**SELECTED PASSAGE:**

[start]

Do you know any IDE with icc ? i use codeblock but it's seem complicate for configue another compiler than gcc, and honnestly i don't like how gcc say to me how to code in assembly (dd -> .long, can't do: (variable) (type) (value), need to put ' : ' and other i guess) just detail but still very embarrassing if i multiply asm inline :/

When i clear the screen by SDL_FillRect(screen,NULL,0);, it's very fast and i don't see the executable of this function, very fast relative of mine:

	;=============
	 ; void clear_screen (void)
	 ; Clear screen
	 ; Entrée : None
	 ; Sotie: Screen
	 ; Destroyed: edi
	;=============	 
	clear_screen:
		mov		edi, [PhysBasePtr]
		mov		ecx, (WIDTH*LENGTH*4)/16 	;	mov		ecx, (WIDTH*LENGTH)/8
		xorps	xmm0, xmm0					;	vxorps	ymm1, ymm1		; 256 bit instruction !
		clear_s:
			movdqu 	[edi], xmm0				;	vmovapd	[edi], ymm1		; 256 bit instruction !

[end]

**STATED GOAL A:** List every register named in the assembly code of the forum post about clearing the screen, including those in the commented-out lines.
**STATED GOAL B:** Go on with the forum post about clearing the screen in assembly, starting right after its last line of code.

**DATA EXTRACT:**
[start]

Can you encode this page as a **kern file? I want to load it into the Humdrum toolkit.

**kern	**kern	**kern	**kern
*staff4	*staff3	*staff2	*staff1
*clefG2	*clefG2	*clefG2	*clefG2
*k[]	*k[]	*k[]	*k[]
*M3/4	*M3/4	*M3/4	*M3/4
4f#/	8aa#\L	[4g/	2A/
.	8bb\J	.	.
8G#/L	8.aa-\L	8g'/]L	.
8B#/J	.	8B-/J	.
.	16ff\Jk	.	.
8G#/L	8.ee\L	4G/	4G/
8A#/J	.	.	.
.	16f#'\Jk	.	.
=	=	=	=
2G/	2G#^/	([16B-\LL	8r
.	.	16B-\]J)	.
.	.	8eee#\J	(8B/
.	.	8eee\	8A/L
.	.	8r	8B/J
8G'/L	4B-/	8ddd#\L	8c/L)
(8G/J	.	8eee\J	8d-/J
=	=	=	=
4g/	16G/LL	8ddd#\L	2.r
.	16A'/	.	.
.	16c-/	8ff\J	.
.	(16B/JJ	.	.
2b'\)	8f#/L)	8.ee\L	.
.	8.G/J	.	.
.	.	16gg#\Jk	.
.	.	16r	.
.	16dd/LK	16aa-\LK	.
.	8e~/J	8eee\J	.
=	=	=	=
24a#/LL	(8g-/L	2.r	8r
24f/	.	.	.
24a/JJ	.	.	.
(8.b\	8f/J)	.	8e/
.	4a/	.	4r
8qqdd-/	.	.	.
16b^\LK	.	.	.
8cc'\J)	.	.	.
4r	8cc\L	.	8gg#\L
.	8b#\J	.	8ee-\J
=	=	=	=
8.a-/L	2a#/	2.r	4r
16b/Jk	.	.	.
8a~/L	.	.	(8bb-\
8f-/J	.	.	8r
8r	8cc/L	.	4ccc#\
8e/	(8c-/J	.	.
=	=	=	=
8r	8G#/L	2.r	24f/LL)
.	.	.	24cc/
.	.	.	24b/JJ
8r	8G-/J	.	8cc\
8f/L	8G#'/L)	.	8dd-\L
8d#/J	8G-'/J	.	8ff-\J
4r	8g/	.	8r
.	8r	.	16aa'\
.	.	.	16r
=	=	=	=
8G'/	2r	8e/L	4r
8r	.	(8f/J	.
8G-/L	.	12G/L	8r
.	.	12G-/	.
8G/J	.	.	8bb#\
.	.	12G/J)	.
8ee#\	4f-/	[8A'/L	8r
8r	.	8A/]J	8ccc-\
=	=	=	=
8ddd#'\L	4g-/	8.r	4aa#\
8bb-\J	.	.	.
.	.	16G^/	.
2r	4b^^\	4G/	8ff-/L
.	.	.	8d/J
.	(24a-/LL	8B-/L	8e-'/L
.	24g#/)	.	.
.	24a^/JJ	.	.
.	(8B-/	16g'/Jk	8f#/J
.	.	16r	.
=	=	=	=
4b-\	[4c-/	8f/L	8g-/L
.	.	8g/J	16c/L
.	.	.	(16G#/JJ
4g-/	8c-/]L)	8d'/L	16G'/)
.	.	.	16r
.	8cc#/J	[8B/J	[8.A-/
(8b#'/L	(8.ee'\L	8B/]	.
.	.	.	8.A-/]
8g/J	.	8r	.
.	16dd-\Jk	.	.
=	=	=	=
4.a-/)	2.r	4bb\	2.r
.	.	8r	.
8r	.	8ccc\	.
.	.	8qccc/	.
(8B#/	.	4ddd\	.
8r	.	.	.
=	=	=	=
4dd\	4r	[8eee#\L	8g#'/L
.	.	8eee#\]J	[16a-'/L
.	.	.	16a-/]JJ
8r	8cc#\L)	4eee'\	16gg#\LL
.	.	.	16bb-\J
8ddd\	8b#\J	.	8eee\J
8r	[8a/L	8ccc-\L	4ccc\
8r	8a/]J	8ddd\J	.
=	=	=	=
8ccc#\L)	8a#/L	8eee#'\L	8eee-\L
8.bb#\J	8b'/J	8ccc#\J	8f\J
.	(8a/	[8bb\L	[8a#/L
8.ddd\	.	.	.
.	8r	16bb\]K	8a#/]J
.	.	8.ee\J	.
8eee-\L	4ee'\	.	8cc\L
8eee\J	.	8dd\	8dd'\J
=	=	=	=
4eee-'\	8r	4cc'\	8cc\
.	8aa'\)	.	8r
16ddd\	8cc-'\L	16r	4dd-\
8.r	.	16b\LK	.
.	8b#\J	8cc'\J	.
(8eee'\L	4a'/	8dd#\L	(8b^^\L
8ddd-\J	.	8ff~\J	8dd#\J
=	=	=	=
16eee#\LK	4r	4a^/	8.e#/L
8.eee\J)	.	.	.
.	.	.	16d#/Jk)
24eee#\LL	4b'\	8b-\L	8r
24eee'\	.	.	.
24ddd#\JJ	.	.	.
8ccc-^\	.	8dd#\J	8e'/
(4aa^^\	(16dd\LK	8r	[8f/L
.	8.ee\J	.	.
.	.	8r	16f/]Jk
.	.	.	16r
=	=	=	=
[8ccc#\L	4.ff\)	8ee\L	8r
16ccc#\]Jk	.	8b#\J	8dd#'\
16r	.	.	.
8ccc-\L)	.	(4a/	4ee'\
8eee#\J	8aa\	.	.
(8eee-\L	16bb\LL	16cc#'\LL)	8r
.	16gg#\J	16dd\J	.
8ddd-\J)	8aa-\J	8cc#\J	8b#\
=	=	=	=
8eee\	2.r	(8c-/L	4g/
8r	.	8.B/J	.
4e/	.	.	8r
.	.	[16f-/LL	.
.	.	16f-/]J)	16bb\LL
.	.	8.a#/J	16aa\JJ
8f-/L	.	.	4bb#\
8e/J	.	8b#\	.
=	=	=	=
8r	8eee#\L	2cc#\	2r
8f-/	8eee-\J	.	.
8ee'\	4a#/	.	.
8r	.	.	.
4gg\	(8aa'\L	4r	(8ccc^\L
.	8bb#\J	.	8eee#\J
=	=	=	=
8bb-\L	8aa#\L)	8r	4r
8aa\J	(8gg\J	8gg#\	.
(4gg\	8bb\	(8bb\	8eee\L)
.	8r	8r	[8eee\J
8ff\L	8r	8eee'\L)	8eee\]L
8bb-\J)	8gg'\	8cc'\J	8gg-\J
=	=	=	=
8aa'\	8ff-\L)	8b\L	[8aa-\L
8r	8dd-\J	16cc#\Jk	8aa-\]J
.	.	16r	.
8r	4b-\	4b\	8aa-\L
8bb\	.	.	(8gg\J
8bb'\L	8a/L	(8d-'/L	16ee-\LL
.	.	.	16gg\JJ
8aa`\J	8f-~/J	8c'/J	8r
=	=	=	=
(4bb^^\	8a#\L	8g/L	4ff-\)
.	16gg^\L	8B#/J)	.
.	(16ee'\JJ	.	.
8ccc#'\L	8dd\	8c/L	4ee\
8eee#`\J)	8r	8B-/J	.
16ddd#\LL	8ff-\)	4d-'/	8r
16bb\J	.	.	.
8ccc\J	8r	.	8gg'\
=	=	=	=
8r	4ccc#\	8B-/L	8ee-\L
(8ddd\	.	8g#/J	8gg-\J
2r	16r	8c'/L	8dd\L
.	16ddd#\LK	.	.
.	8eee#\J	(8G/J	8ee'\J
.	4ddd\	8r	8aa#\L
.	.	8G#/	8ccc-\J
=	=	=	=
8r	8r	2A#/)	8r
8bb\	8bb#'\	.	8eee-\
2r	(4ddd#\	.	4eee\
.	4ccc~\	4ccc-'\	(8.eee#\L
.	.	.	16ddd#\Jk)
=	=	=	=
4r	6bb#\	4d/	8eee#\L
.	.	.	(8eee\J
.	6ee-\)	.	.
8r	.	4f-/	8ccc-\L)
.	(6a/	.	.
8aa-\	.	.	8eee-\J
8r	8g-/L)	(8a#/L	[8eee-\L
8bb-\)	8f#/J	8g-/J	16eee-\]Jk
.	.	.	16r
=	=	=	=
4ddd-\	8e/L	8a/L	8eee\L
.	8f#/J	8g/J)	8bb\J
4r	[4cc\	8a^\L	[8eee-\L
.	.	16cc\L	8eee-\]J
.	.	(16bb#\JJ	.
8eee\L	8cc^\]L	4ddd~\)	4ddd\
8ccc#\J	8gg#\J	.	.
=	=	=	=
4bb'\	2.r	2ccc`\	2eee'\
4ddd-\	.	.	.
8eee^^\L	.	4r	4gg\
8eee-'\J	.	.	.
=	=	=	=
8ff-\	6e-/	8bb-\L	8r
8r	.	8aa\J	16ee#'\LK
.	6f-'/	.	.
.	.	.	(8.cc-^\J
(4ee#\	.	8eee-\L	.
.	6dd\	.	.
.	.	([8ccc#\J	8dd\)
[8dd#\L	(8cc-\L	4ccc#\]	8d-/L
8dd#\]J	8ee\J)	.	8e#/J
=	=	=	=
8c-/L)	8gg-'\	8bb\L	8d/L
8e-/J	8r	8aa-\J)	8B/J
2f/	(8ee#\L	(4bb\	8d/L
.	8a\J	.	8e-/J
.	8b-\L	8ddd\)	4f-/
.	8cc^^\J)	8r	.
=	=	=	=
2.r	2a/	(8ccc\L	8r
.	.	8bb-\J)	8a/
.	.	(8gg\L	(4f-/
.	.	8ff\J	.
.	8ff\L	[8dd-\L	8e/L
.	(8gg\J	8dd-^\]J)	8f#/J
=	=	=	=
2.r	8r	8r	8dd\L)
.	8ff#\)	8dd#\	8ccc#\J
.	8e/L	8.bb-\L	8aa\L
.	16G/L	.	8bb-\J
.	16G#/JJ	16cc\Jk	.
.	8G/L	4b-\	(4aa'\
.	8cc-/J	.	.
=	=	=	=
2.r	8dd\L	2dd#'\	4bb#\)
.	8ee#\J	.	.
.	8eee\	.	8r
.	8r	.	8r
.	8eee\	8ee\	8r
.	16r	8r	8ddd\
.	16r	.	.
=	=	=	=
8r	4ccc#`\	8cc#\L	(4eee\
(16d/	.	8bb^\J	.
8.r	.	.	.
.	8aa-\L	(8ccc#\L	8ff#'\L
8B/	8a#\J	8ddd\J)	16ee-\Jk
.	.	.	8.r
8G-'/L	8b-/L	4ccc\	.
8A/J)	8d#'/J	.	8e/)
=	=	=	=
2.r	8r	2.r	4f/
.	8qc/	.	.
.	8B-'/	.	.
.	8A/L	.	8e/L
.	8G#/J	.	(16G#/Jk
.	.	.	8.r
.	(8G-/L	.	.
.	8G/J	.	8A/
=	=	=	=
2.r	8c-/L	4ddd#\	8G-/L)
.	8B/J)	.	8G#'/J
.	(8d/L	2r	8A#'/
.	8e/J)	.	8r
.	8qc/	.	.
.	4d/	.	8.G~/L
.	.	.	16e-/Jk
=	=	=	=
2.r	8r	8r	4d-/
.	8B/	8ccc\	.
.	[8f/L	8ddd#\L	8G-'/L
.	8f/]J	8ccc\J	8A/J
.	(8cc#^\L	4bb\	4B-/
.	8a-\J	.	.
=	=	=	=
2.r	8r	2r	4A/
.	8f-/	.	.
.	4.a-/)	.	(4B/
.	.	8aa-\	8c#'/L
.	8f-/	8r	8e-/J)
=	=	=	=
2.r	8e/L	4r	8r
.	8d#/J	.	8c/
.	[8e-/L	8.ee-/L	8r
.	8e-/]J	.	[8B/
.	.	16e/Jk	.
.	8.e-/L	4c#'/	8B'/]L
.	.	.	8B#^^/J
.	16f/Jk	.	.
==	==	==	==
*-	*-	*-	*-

[end]
[start]

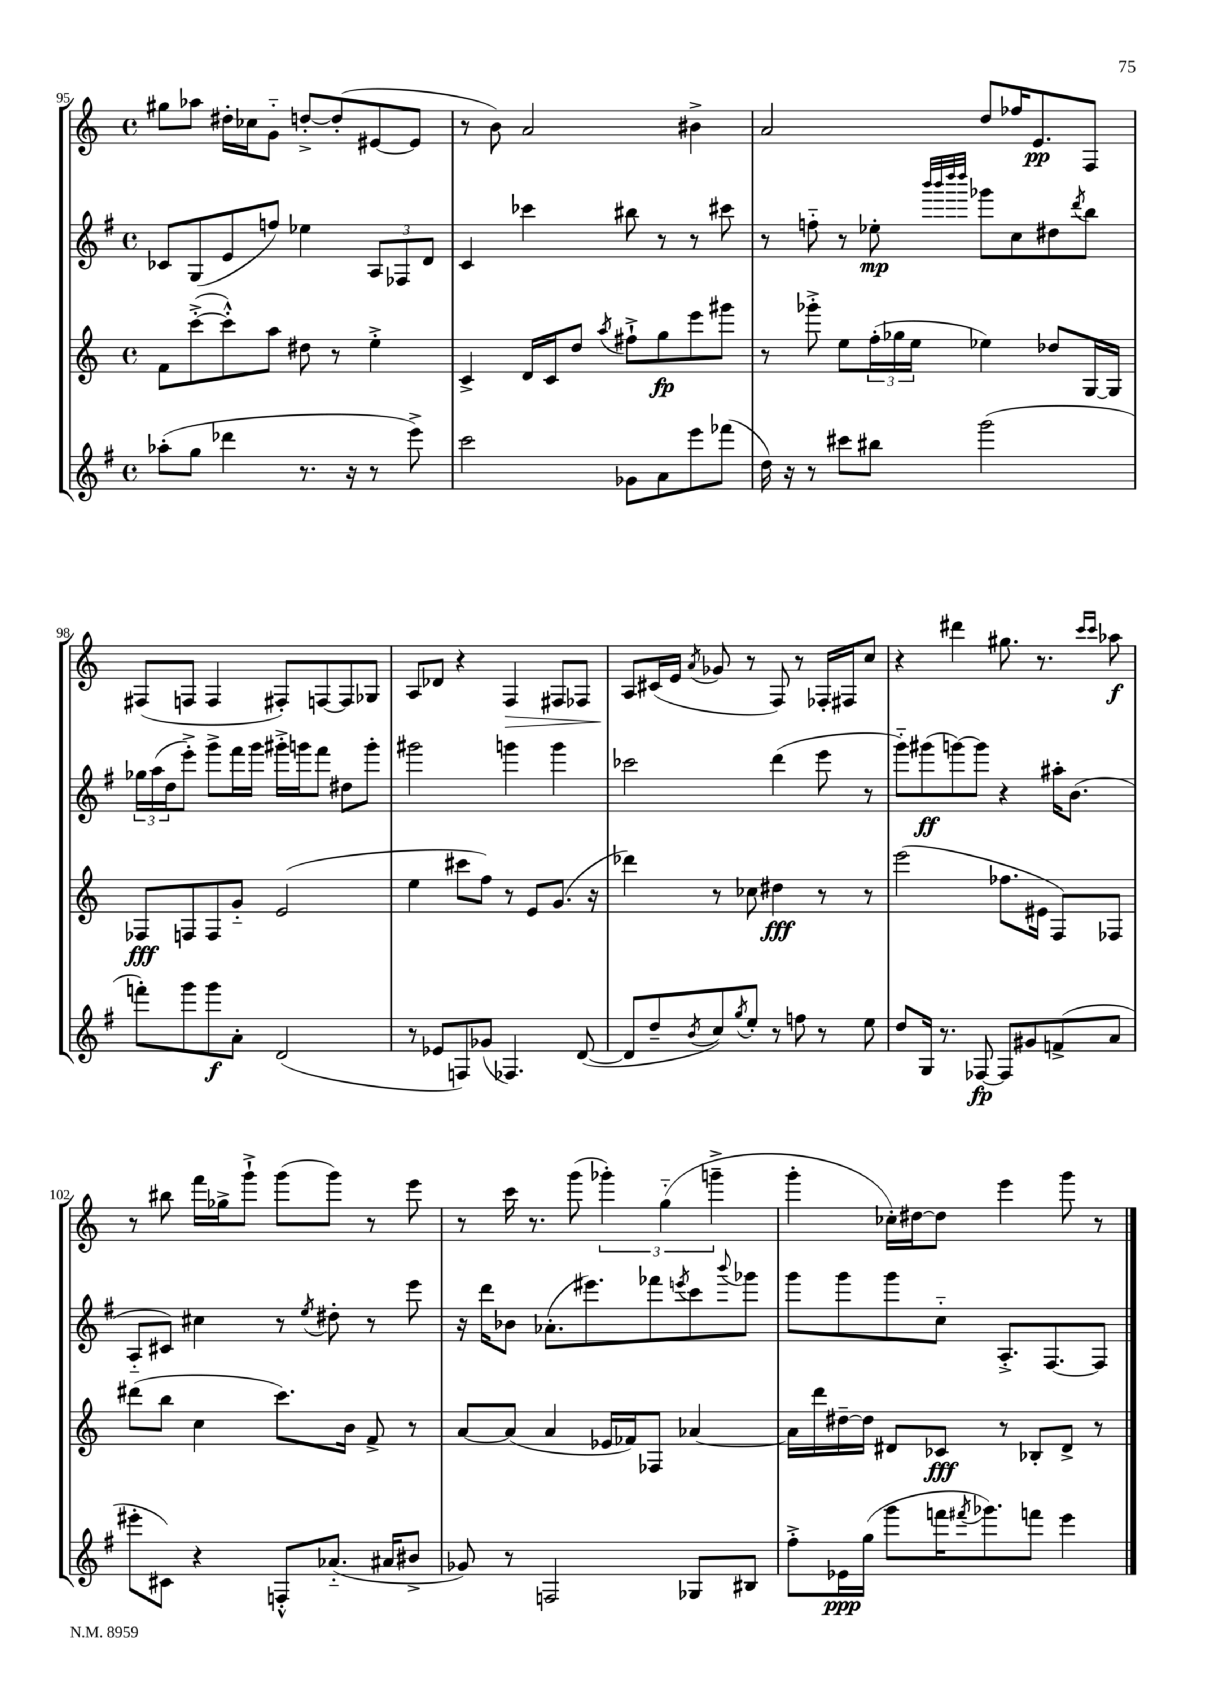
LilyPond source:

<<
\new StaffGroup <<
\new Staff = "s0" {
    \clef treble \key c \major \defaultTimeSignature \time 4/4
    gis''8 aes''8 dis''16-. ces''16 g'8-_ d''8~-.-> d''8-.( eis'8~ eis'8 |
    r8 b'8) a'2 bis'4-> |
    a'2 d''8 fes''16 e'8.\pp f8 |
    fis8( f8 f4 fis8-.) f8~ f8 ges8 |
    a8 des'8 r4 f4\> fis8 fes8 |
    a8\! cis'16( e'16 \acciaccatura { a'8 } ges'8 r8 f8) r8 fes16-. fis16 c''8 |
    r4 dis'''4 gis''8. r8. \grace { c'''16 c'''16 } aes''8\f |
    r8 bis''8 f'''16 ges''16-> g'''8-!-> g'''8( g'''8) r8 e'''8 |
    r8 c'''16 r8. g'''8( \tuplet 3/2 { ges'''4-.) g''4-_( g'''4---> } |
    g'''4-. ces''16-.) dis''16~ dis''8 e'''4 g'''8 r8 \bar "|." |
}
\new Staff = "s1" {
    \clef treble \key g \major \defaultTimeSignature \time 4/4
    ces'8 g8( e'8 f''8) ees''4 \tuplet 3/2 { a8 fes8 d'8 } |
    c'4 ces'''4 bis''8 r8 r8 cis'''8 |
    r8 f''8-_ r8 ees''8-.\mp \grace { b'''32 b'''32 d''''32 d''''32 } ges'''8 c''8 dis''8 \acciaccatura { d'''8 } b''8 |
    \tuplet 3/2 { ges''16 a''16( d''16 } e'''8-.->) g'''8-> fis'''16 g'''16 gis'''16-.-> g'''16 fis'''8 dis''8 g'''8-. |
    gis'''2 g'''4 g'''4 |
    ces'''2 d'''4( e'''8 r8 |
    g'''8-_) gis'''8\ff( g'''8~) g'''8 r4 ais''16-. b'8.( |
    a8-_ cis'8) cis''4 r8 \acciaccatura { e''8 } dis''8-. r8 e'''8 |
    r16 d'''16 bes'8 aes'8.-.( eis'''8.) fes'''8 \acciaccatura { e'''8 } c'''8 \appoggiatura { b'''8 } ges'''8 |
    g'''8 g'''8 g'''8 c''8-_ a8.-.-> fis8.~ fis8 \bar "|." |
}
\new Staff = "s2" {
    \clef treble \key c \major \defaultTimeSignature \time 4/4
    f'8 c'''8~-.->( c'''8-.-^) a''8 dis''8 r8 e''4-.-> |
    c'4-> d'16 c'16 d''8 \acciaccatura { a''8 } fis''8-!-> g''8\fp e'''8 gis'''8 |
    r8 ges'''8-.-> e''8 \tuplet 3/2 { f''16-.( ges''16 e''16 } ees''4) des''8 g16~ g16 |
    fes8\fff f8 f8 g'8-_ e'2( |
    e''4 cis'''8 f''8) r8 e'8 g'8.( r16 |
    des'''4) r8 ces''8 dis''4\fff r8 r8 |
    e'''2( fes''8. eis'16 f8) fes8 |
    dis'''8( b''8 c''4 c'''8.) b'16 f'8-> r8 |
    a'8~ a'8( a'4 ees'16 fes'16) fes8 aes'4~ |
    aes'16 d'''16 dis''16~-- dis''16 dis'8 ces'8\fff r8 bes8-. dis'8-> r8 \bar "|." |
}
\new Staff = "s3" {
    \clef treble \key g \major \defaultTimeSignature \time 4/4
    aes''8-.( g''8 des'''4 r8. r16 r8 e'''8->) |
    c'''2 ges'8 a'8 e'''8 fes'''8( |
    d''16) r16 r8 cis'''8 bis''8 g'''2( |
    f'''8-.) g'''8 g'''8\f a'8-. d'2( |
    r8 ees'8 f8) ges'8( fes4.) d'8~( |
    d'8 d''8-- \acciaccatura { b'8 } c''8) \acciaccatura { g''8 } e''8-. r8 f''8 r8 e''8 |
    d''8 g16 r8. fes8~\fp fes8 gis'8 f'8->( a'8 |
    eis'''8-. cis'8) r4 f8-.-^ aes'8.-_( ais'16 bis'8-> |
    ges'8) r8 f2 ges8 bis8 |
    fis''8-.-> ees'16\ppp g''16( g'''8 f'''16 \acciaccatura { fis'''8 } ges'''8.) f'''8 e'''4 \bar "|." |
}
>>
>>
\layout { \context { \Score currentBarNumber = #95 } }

[end]

**WRITTEN REPLY A:** edi, ecx, xmm0, ymm1

**WRITTEN REPLY B:**
			add		edi, 16					;	add		edi, 32
		loop	clear_s
	ret
	;===============
	; / clear_screen
	;===============

Do SDL interact with gpu for execute the clearing of screen ? i'm lost

Here's my code for count FPS, is it good, or i can do it faster ?

        start_time = SDL_GetTicks();
    while (1)
    {
         ....
        calculate_fps:
            current_time = SDL_GetTicks();
            if (current_time - start_time >= 1000)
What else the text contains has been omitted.